Third, the vast majority of analyzed corneas was transplanted by penetrating keratoplasty (n = 178). In contrast, only 24 posterior-lamellar keratoplasties (DMEKs) were performed (see Table 2). Of course, this numerical imbalance does not allow reliable statements on putative differences of predictive powers of endothelial variables between these transplantation methods.

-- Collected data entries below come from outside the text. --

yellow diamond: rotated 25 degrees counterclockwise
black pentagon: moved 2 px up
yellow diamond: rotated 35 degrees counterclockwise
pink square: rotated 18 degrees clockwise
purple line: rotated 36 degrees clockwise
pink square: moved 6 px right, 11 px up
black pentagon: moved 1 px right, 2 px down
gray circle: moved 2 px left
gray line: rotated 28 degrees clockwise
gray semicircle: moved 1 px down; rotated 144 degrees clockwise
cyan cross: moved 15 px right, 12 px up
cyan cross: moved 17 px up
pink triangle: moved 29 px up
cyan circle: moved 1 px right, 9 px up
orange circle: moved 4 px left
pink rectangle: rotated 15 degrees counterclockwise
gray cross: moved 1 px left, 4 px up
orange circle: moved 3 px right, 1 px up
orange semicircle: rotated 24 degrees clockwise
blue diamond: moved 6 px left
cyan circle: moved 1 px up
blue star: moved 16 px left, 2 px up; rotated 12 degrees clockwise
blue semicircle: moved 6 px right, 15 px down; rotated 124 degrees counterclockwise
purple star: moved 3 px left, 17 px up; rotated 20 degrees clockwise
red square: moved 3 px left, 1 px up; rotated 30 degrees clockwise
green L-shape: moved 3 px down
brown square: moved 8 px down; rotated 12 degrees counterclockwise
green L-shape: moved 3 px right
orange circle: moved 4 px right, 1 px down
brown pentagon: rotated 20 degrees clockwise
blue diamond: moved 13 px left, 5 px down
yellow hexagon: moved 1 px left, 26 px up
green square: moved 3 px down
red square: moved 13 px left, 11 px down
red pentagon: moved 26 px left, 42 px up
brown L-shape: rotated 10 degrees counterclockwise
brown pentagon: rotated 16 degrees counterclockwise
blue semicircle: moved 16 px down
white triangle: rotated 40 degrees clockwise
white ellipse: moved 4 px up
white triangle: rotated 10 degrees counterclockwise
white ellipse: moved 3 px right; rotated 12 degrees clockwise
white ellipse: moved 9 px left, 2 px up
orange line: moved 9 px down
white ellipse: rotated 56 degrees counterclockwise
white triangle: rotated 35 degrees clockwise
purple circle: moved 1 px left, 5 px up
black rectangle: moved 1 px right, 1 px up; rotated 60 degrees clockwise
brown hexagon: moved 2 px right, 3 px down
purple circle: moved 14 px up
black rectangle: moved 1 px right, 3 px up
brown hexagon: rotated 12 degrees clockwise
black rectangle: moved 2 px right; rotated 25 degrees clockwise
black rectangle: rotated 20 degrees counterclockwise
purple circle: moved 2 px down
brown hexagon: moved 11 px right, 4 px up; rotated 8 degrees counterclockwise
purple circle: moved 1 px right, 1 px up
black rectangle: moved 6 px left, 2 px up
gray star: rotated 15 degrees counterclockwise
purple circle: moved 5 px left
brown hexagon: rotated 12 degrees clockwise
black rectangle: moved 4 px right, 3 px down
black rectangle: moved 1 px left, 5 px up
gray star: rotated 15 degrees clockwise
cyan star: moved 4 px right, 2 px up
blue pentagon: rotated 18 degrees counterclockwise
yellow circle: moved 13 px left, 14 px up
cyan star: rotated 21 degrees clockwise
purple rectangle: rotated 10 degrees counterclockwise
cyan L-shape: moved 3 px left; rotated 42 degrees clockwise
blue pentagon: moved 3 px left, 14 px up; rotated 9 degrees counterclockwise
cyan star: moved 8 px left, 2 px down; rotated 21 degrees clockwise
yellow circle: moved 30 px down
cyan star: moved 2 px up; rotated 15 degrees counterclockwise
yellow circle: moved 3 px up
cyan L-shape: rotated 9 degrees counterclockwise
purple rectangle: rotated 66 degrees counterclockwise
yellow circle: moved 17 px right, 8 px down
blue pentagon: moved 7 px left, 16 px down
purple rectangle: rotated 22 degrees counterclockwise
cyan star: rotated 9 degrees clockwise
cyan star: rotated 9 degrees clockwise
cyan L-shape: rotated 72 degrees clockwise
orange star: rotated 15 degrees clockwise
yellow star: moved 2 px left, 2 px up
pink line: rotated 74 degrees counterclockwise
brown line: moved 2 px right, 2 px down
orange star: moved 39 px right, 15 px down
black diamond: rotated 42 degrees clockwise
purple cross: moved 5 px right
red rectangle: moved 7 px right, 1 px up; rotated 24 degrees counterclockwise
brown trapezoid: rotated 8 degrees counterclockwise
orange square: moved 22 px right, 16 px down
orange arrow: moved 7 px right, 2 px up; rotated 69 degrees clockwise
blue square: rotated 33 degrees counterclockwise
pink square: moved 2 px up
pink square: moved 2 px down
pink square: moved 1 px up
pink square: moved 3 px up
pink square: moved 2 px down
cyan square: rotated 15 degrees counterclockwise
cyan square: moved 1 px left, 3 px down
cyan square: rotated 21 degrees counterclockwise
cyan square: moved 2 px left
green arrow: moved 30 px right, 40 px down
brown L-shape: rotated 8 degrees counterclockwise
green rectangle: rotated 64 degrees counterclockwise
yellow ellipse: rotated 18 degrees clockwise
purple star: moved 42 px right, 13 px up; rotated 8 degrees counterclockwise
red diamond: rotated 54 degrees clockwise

Finally, due to the retrospective setup of this study, we did not dispose on comprehensive data on corneal ECDs and ECMs after their transplantation. This data certainly is of considerable value and should be assessed in further studies.

Conclusion

In conclusion, we state that the initial endothelial cell density of donor corneas assessed before organ culture cultivation remains the only — and just limited — predictor for their final approval for transplantation, while the endothelial cell morphology seems to have no quantifiable importance. In contrast, the clinical outcome of visual acuity up to 2 years after transplantation could be less dependent from endothelial cell density (and morphology) than expected. These observations could suggest considerations on less restrictive cut-off levels for the endothelial cell density for transplantation approval; however, further studies are needed.